Aveva riscontrato con studi scientifici che gli ospedali a causa di un 10% di errori sistematici, perdevano 100.000 persone all’anno per errori da addebitare a pratiche sanitarie e consuetudini sbagliate. Si avete capito bene, per piccoli errori umani, morivano 100.000 persone all’anno. Cioè nei procedimenti sanitari e nelle consuetudini americane vi era un 10% di errore sistematico che poi causava la morte del paziente.

 Errori anche minimi, che causavano polmoniti, raffreddori, intasamento della trachea, semplicemente per posizioni sbagliate del paziente, antibiotici presi dai pazienti in ritardo di poche ore, ecc. ecc. Convocando i suoi collaboratori disse: «Penso che dovremmo salvare 100 mila vite e credo che dovremmo riuscirci entro il 14 giugno 2006, alle ore 9.00. Tra 18 mesi».

Don Berwick e i suoi 75 collaboratori hanno salvato oltre 130 mila pazienti attraverso la formalizzazione di nuovi standard di cura, grazie alla collaborazione di tutto il personale di tutti gli ospedali della Carolina.Le sue parole nell’annunciare il successo mi hanno messo i brividi: «Celebreremo l’impresa  in cui ci siamo imbarcati, il coraggio della sincerità, la gioia della compagnia, l’intelligenza con cui avremo agito e i risultati che abbiamo raggiunto. Celebreremo noi stessi, perché non potremo festeggiare con i pazienti che abbiamo salvato perché per noi sono degli sconosciuti. Il nostro contributo consiste in ciò che non accadrà a quegli sconosciuti. Sapremo che madri e padri saranno presenti a lauree e matrimoni che avrebbero perduto, che nipoti conosceranno nonni che non avrebbero conosciuto, ci sarà chi andrà in vacanza e chi porterà a termine il suo lavoro, leggerà libri e ascolterà sinfonie e coltiverà giardini, che senza il nostro lavoro, sarebbero pieni solo di erbacce».

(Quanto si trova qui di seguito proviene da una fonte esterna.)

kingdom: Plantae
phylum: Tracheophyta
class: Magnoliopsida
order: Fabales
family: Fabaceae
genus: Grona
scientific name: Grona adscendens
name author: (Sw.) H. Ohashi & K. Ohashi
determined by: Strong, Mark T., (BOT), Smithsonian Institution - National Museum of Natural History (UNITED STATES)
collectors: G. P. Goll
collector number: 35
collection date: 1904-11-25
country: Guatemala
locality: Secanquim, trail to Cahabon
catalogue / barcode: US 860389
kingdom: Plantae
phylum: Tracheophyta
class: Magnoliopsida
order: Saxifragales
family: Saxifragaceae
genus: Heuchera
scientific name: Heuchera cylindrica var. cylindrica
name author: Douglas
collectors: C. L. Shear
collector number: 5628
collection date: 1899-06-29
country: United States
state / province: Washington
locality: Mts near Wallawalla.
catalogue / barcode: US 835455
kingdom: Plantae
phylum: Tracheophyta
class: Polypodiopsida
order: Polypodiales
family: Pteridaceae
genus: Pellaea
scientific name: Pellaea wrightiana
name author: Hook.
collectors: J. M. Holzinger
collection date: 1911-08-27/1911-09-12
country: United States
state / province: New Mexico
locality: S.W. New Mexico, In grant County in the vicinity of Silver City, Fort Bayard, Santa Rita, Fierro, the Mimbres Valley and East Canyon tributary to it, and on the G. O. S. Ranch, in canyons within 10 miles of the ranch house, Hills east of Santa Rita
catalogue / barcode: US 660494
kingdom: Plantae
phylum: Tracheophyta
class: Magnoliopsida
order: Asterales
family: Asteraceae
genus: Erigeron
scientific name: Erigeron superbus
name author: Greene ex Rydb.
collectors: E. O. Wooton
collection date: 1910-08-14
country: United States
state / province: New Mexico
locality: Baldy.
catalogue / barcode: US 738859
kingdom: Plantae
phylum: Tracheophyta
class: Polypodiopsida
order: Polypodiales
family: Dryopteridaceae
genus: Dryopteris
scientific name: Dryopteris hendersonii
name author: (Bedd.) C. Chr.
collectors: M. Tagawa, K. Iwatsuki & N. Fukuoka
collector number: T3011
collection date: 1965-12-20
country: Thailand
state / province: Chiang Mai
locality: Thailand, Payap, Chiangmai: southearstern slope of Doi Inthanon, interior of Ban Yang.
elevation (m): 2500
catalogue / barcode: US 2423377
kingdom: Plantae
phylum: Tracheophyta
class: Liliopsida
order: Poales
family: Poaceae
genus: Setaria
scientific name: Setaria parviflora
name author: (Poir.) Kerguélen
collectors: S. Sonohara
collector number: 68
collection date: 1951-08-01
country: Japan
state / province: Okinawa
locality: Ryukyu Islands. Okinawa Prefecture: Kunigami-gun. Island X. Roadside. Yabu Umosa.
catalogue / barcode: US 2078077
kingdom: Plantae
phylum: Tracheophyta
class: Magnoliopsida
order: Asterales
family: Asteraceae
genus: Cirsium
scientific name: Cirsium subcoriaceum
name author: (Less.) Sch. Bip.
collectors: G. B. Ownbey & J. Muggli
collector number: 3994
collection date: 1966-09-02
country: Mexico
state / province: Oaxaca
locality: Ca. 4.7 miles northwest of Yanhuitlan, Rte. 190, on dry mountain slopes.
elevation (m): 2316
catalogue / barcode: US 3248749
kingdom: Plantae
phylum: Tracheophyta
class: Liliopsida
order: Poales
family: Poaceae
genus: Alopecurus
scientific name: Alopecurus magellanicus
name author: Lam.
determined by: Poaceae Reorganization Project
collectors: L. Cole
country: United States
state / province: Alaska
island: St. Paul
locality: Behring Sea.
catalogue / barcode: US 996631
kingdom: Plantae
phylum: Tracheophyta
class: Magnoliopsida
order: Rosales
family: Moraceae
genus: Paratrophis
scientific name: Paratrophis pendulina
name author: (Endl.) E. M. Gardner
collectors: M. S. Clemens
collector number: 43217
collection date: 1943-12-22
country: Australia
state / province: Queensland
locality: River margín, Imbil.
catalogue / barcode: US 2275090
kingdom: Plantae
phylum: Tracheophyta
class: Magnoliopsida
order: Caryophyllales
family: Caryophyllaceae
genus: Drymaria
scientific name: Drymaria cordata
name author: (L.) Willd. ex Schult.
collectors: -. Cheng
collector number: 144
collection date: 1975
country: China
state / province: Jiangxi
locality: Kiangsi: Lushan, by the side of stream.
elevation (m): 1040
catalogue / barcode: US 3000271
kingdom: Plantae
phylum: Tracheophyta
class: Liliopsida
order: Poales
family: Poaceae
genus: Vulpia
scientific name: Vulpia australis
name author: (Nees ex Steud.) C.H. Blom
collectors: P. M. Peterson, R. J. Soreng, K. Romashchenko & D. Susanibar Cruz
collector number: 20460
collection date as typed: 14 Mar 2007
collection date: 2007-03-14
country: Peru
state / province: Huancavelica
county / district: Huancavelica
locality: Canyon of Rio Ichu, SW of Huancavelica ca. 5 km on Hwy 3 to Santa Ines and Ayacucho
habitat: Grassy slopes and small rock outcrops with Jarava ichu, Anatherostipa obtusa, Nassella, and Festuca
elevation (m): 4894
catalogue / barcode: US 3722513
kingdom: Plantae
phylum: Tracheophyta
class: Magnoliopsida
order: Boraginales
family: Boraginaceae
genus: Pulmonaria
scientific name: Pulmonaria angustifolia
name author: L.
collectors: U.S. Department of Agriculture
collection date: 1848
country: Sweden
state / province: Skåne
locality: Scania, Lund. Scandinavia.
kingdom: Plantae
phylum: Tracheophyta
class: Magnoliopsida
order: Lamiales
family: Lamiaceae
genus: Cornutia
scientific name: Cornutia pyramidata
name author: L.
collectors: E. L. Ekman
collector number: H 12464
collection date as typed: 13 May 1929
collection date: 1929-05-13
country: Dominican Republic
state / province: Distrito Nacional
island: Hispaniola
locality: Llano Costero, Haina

Vorrei che finalmente la Basilicata avesse uomini così, che finalmente i lucani tirassero fuori la voglia di lavorare, di impegnarsi in politica o per la società, per raggiungere obiettivi come questi e non solo per assicurarsi qualche soldo in più, qualche piacere o qualche voto sicuro. è per questo che ho sentito il dovere di scrivere questa lettera a chi avrà l’onore e l’onere di occuparsi della nostra comunita’ di cittadini e di malati. 

Spero che il prossimo Presidente della regione e colui che nominerà Assessore alla Sanità,  i direttori generali e gli ingegneri che progetteranno i prossimi ospedali, lo spero con tutto il cuore, che cambino profondamente il modo di porsi nei confronti delle vite che dipendono dalle loro scelte, spero che possano riflettere a fondo sul potere che hanno e di che peccato si macchierebbero se continuassero a vivere il loro impegno in modo approssimativo e mediocre come in Basilicata si continua a fare da troppo tempo.

Spero che quel campanello, come simbolo di una sanità folle e disumana, possa finalmente smettere di suonare per sempre.